> _PROBLEM DETAILS_
Change every "locality" in the listing below to "site", and give the whole listing again with nothing else altered.

> _GIVEN ENTRIES_
"""

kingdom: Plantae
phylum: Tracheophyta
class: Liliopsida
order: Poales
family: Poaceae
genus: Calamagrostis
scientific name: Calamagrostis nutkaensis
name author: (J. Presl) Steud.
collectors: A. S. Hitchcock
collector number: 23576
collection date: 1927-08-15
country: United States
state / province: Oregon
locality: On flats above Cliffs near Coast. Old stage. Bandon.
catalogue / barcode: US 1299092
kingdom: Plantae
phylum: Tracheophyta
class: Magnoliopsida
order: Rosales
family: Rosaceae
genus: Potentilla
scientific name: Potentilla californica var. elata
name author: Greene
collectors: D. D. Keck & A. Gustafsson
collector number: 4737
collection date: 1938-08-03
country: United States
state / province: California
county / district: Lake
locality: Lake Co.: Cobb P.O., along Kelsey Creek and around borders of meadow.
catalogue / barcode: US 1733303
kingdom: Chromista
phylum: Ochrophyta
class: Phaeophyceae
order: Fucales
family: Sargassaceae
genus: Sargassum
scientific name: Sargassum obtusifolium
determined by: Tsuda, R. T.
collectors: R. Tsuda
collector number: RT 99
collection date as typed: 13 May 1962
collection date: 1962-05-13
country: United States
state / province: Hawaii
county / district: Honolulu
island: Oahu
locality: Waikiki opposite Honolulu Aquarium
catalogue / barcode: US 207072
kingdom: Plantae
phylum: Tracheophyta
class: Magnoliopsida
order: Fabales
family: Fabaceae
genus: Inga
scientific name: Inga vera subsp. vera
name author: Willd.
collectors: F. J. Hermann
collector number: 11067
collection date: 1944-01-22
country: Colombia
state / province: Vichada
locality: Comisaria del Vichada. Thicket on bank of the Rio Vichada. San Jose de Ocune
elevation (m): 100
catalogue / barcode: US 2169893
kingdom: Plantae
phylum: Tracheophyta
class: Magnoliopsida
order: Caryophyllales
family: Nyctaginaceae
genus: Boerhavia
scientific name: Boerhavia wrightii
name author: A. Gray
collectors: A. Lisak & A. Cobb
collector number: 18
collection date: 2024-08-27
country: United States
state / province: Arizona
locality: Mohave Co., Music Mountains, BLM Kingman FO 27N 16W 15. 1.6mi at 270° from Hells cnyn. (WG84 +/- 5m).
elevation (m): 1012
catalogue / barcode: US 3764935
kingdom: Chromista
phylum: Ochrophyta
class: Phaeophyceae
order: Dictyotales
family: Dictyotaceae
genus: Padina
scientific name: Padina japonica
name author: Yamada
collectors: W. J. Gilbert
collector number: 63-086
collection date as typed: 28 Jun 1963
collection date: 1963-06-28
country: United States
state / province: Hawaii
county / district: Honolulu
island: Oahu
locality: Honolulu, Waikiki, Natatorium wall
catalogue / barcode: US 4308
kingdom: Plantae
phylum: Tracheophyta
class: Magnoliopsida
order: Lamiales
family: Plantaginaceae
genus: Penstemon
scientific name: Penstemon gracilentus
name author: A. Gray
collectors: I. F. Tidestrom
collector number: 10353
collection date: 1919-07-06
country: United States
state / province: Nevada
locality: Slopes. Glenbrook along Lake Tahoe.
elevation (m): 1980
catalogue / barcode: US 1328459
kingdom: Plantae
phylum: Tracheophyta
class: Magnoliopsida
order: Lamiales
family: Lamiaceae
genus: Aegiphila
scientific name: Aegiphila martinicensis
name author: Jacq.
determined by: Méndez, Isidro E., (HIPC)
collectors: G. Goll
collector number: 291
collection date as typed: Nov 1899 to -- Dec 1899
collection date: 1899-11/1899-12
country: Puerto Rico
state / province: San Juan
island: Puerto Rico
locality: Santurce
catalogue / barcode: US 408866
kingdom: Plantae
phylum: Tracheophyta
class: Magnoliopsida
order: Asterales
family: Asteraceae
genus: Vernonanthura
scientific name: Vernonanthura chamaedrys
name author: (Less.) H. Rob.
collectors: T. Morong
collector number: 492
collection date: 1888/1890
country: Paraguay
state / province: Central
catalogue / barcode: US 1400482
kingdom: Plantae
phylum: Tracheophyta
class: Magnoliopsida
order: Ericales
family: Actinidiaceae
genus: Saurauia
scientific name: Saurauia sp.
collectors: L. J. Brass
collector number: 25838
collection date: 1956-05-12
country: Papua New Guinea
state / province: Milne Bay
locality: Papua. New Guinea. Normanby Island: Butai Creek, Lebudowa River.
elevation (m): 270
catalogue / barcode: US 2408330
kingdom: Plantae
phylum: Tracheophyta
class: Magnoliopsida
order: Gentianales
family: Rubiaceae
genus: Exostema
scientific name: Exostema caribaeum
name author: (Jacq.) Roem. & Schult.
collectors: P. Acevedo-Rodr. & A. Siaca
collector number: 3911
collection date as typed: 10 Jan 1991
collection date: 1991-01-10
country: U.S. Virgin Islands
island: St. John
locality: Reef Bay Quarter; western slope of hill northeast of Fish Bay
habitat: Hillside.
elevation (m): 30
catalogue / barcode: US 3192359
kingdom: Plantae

"""

> _RIGHT ANSWER_
kingdom: Plantae
phylum: Tracheophyta
class: Liliopsida
order: Poales
family: Poaceae
genus: Calamagrostis
scientific name: Calamagrostis nutkaensis
name author: (J. Presl) Steud.
collectors: A. S. Hitchcock
collector number: 23576
collection date: 1927-08-15
country: United States
state / province: Oregon
site: On flats above Cliffs near Coast. Old stage. Bandon.
catalogue / barcode: US 1299092
kingdom: Plantae
phylum: Tracheophyta
class: Magnoliopsida
order: Rosales
family: Rosaceae
genus: Potentilla
scientific name: Potentilla californica var. elata
name author: Greene
collectors: D. D. Keck & A. Gustafsson
collector number: 4737
collection date: 1938-08-03
country: United States
state / province: California
county / district: Lake
site: Lake Co.: Cobb P.O., along Kelsey Creek and around borders of meadow.
catalogue / barcode: US 1733303
kingdom: Chromista
phylum: Ochrophyta
class: Phaeophyceae
order: Fucales
family: Sargassaceae
genus: Sargassum
scientific name: Sargassum obtusifolium
determined by: Tsuda, R. T.
collectors: R. Tsuda
collector number: RT 99
collection date as typed: 13 May 1962
collection date: 1962-05-13
country: United States
state / province: Hawaii
county / district: Honolulu
island: Oahu
site: Waikiki opposite Honolulu Aquarium
catalogue / barcode: US 207072
kingdom: Plantae
phylum: Tracheophyta
class: Magnoliopsida
order: Fabales
family: Fabaceae
genus: Inga
scientific name: Inga vera subsp. vera
name author: Willd.
collectors: F. J. Hermann
collector number: 11067
collection date: 1944-01-22
country: Colombia
state / province: Vichada
site: Comisaria del Vichada. Thicket on bank of the Rio Vichada. San Jose de Ocune
elevation (m): 100
catalogue / barcode: US 2169893
kingdom: Plantae
phylum: Tracheophyta
class: Magnoliopsida
order: Caryophyllales
family: Nyctaginaceae
genus: Boerhavia
scientific name: Boerhavia wrightii
name author: A. Gray
collectors: A. Lisak & A. Cobb
collector number: 18
collection date: 2024-08-27
country: United States
state / province: Arizona
site: Mohave Co., Music Mountains, BLM Kingman FO 27N 16W 15. 1.6mi at 270° from Hells cnyn. (WG84 +/- 5m).
elevation (m): 1012
catalogue / barcode: US 3764935
kingdom: Chromista
phylum: Ochrophyta
class: Phaeophyceae
order: Dictyotales
family: Dictyotaceae
genus: Padina
scientific name: Padina japonica
name author: Yamada
collectors: W. J. Gilbert
collector number: 63-086
collection date as typed: 28 Jun 1963
collection date: 1963-06-28
country: United States
state / province: Hawaii
county / district: Honolulu
island: Oahu
site: Honolulu, Waikiki, Natatorium wall
catalogue / barcode: US 4308
kingdom: Plantae
phylum: Tracheophyta
class: Magnoliopsida
order: Lamiales
family: Plantaginaceae
genus: Penstemon
scientific name: Penstemon gracilentus
name author: A. Gray
collectors: I. F. Tidestrom
collector number: 10353
collection date: 1919-07-06
country: United States
state / province: Nevada
site: Slopes. Glenbrook along Lake Tahoe.
elevation (m): 1980
catalogue / barcode: US 1328459
kingdom: Plantae
phylum: Tracheophyta
class: Magnoliopsida
order: Lamiales
family: Lamiaceae
genus: Aegiphila
scientific name: Aegiphila martinicensis
name author: Jacq.
determined by: Méndez, Isidro E., (HIPC)
collectors: G. Goll
collector number: 291
collection date as typed: Nov 1899 to -- Dec 1899
collection date: 1899-11/1899-12
country: Puerto Rico
state / province: San Juan
island: Puerto Rico
site: Santurce
catalogue / barcode: US 408866
kingdom: Plantae
phylum: Tracheophyta
class: Magnoliopsida
order: Asterales
family: Asteraceae
genus: Vernonanthura
scientific name: Vernonanthura chamaedrys
name author: (Less.) H. Rob.
collectors: T. Morong
collector number: 492
collection date: 1888/1890
country: Paraguay
state / province: Central
catalogue / barcode: US 1400482
kingdom: Plantae
phylum: Tracheophyta
class: Magnoliopsida
order: Ericales
family: Actinidiaceae
genus: Saurauia
scientific name: Saurauia sp.
collectors: L. J. Brass
collector number: 25838
collection date: 1956-05-12
country: Papua New Guinea
state / province: Milne Bay
site: Papua. New Guinea. Normanby Island: Butai Creek, Lebudowa River.
elevation (m): 270
catalogue / barcode: US 2408330
kingdom: Plantae
phylum: Tracheophyta
class: Magnoliopsida
order: Gentianales
family: Rubiaceae
genus: Exostema
scientific name: Exostema caribaeum
name author: (Jacq.) Roem. & Schult.
collectors: P. Acevedo-Rodr. & A. Siaca
collector number: 3911
collection date as typed: 10 Jan 1991
collection date: 1991-01-10
country: U.S. Virgin Islands
island: St. John
site: Reef Bay Quarter; western slope of hill northeast of Fish Bay
habitat: Hillside.
elevation (m): 30
catalogue / barcode: US 3192359
kingdom: Plantae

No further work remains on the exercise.